Livni addressed the meeting with US President Barack Obama, saying that "some argued that this was a personal issue for the secretary of state and that the president was not backing it, so it was extremely important for President Obama to clarify that this is in the interest of the US and show his support."
She stressed: "We are not entering this process euphoric or with the expectation of a new Middle East – we see the changes in the region," she noted, adding that Hamas and Iran expressed their resistance after Kerry announced the resumption of the talks.
Furthermore, regarding regional developments, Livni noted "This process creates a partnership that is highly important to us so as to deal with the main threats. We have an opportunity to form an alliance against extremists' threats. The goal is to reach a settlement – not just hold negotiations. This could create many opportunities for us and for the US."
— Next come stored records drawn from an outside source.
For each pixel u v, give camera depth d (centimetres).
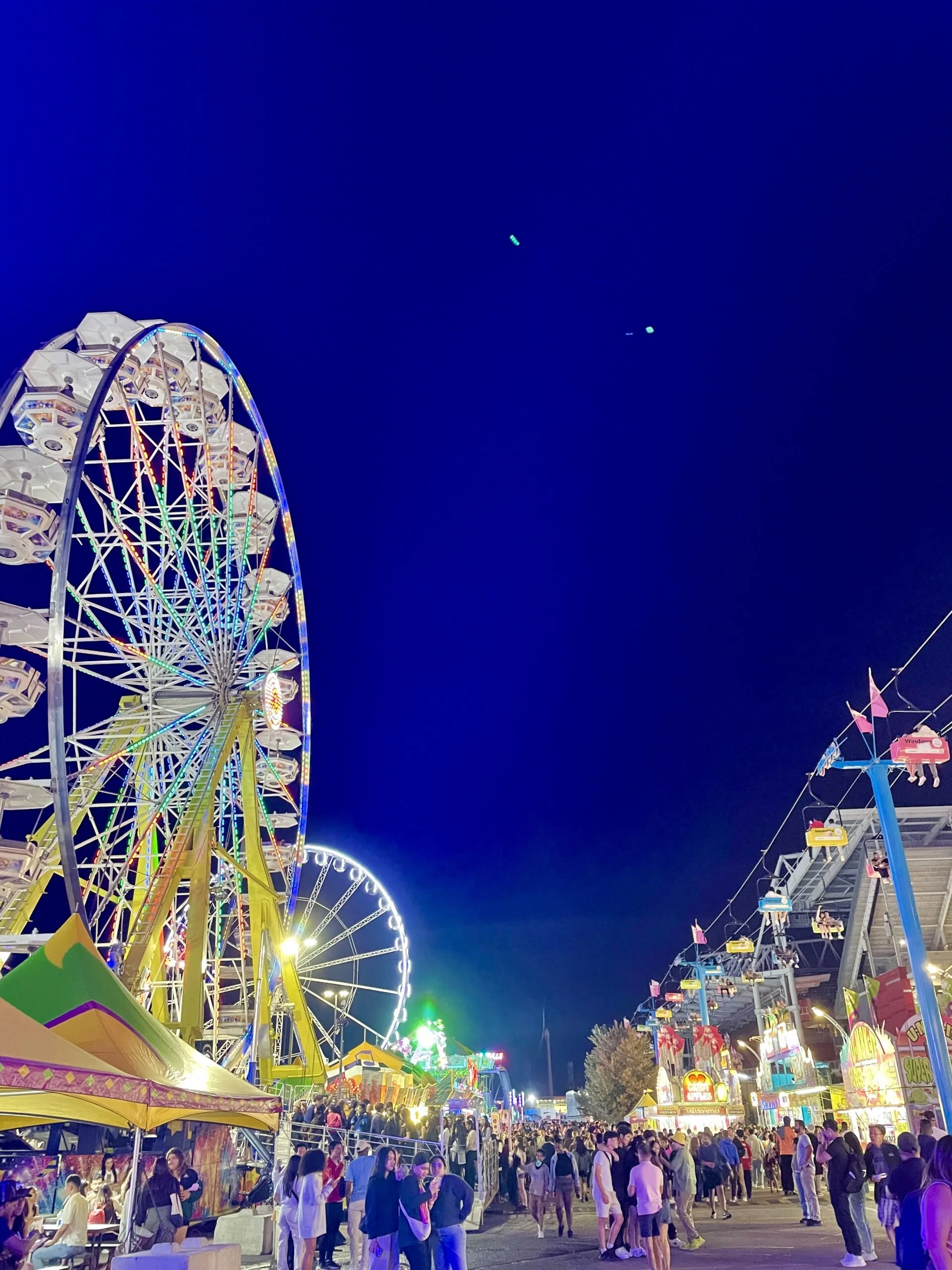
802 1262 1788
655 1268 1548
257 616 3497
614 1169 2053
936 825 4181
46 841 2669
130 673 2842
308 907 4416
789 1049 4566
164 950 3033
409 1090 4081
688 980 5594
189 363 3133
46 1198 1962
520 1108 10675
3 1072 998
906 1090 2748
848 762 2436
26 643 2495
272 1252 2027
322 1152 1569
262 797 3609
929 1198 661
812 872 4719
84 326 2784
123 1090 1147
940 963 4459
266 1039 3017
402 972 4669
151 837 3133
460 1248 1319
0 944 2262
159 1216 1495
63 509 2206
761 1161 4147
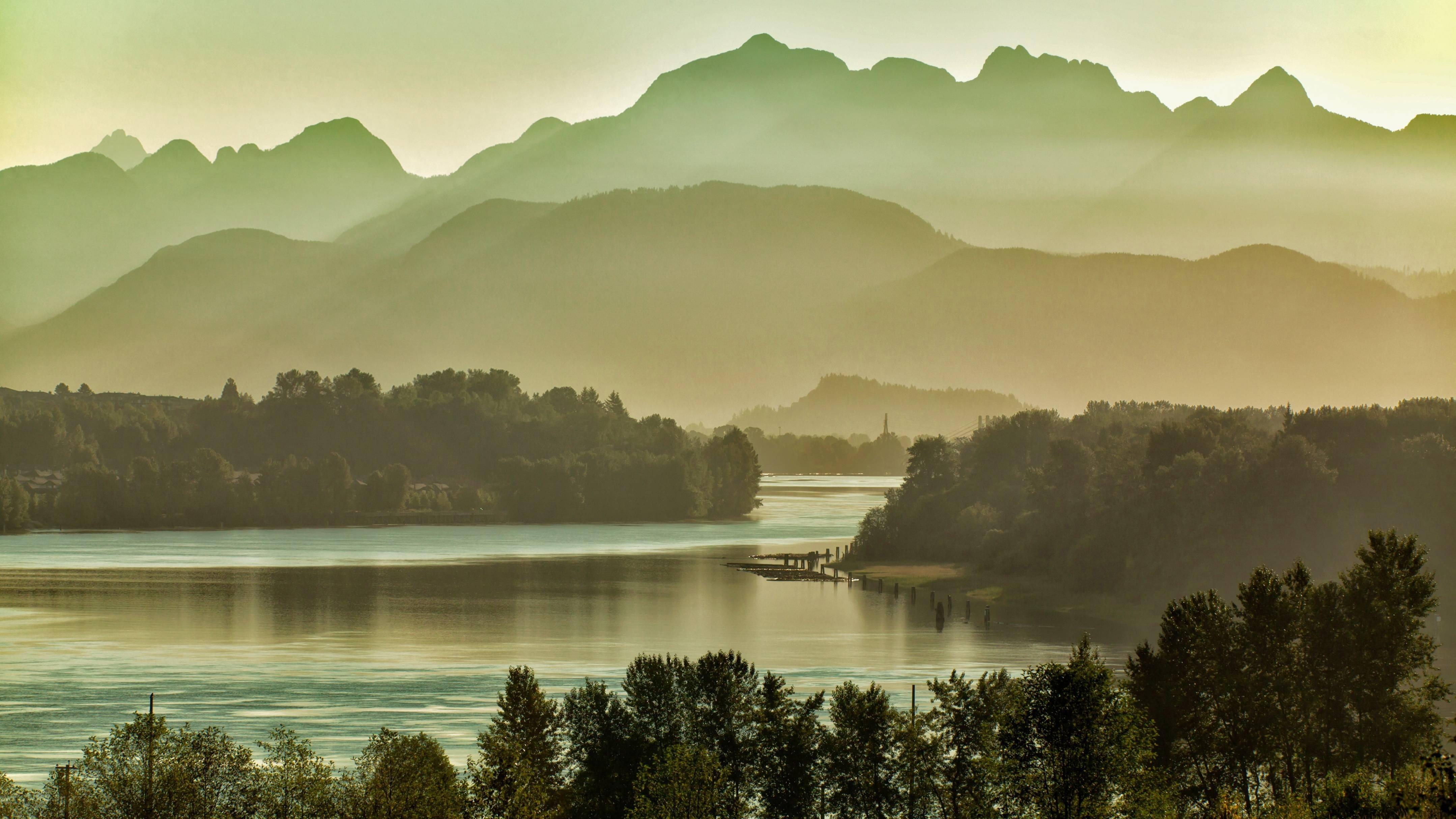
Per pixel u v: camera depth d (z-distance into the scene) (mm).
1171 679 162000
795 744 148625
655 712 154250
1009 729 138500
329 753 183125
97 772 148000
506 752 138750
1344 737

The Israeli negotiator stressed she was making the effort to "to represent Israel's security and diplomatic interests" through talks. She added she was not naïve about the results, but realized the need for diplomacy – "it's our national interest."
Israeli Right concerned
Officials in the Likud party and in the settlement movement are afraid that to prevent a crisis in the talks, Prime Minister Benjamin Netanyahu may be pressured to agree to such an interim agreement, even though Palestinians have so far rejected similar outlines.
Israeli Deputy Foreign Minister Zeev Elkin told Ynet on Tuesday night that "the Right is concerned with terrorists' release, with the yet unclear restrictions on settlement construction and with the possibility that the PM will cave in and agree to a Palestinian state based on the '67 lines.
"But the most fundamental fear is that eventually, over the course of the talks, an interim agreement will arise which will commit the Palestinians to nothing and prevent the peace process from crashing," Elkin added.
Erekat, Kerry, Livni (Photo: AFP)
Dani Dayan, formerly the Yesha council chairman, was also concerned with the interim state scenario, but said that for now, he chooses to "keep cool."
"Settlers are very concerned with the ongoing process, but I don't believe Abbas is able to sign a peace agreement. However, the Right and the settlements have an actual concern of the possibility of other outlines, including some sort of an interim agreement."
So far, officials in the Right have not voiced any intentions of undermining the government or bringing about Habayit Hayehudi's withdrawal from the coalition, though Naftali Bennett's party is trying to push forward the referendum bill and a declaration of continued settlement construction.
Officials close to the PM hinted that it is not unthinkable that Netanyahu will announce the construction of hundreds of housing units in the settlements. "When there'll be something to announce, the PM will announce it," said an associate of Netanyahu.
"Israel did not make any commitment not to build in the course of the talks preceding the negotiation's resumption," he added.
As talks develop, the negotiation teams are expected to expand. So far, Livni and Attorney Yitzhak Molcho, the PM's special emissary, are leading the Israeli team, but the IDF 's planning division, which took part in peace talks over the last 20 years, is expected to join in as well.
Also, the team will be attached with at least one international law specialist, as well as other specialists to deal with the borders and security issues.
The Palestinian team is led by chief negotiator Saeb Erekat and President Mahmoud Abbas' adviser, Mohammed Shtayyeh, both of whom have been major players in failed negotiations with the Israelis since 1991.